== EXERCISE REQUIREMENTS ==
Transcribe, word for word and without additions, each line below from the one containing "に最適なHX-A100" through the one containing "Oferta gips carton", both ends included.

Records drawn from a dataset:
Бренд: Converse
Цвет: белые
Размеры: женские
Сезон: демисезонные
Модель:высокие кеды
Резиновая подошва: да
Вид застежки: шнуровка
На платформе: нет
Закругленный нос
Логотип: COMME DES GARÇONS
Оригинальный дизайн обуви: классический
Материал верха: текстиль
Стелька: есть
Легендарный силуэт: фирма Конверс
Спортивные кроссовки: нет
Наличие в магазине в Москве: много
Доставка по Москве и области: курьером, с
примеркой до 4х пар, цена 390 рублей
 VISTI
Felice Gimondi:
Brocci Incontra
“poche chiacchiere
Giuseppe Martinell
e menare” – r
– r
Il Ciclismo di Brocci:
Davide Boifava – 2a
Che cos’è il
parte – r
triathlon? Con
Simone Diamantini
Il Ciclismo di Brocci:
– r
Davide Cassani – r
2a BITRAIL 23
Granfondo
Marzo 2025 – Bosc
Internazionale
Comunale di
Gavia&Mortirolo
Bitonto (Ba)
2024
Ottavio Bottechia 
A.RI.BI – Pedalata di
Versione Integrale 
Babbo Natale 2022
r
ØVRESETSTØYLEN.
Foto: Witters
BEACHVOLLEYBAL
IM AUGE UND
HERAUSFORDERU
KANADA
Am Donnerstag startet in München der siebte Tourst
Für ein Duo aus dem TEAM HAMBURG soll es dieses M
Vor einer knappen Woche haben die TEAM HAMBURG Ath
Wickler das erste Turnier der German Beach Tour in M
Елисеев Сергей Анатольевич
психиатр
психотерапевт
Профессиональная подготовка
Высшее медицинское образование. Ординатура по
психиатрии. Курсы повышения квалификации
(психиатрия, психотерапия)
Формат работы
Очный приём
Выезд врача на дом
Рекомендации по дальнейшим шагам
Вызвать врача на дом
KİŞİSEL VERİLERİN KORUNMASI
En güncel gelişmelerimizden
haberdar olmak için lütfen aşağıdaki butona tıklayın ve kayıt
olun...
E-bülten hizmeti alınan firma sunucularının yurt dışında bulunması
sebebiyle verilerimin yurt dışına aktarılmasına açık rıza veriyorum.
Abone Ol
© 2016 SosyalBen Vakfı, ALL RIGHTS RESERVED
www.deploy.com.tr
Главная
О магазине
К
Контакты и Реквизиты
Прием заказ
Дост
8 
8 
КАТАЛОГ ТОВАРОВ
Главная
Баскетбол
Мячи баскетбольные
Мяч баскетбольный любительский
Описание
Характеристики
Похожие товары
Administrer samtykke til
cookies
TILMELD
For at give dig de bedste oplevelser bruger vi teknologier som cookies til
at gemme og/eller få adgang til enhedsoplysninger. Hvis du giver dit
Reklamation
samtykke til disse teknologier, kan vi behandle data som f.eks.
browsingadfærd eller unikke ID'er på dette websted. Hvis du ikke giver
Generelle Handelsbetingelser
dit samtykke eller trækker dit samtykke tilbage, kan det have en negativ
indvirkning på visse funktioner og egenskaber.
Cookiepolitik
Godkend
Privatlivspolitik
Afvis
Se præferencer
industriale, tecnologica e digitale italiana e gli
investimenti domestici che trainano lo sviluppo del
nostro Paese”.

...

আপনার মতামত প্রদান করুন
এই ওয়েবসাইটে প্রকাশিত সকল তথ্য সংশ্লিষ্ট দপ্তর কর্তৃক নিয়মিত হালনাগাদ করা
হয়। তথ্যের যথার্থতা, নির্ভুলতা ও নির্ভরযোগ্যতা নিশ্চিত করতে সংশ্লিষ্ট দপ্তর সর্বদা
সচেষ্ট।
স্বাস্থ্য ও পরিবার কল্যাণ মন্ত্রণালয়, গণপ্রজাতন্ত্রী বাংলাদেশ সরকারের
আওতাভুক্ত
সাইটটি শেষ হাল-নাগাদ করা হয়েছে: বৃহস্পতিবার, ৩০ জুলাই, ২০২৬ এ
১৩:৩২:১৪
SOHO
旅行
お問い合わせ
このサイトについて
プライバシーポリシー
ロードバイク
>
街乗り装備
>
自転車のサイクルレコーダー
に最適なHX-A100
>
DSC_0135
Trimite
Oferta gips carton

== TASK ANSWER ==
に最適なHX-A100
>
DSC_0135
Trimite
Oferta gips carton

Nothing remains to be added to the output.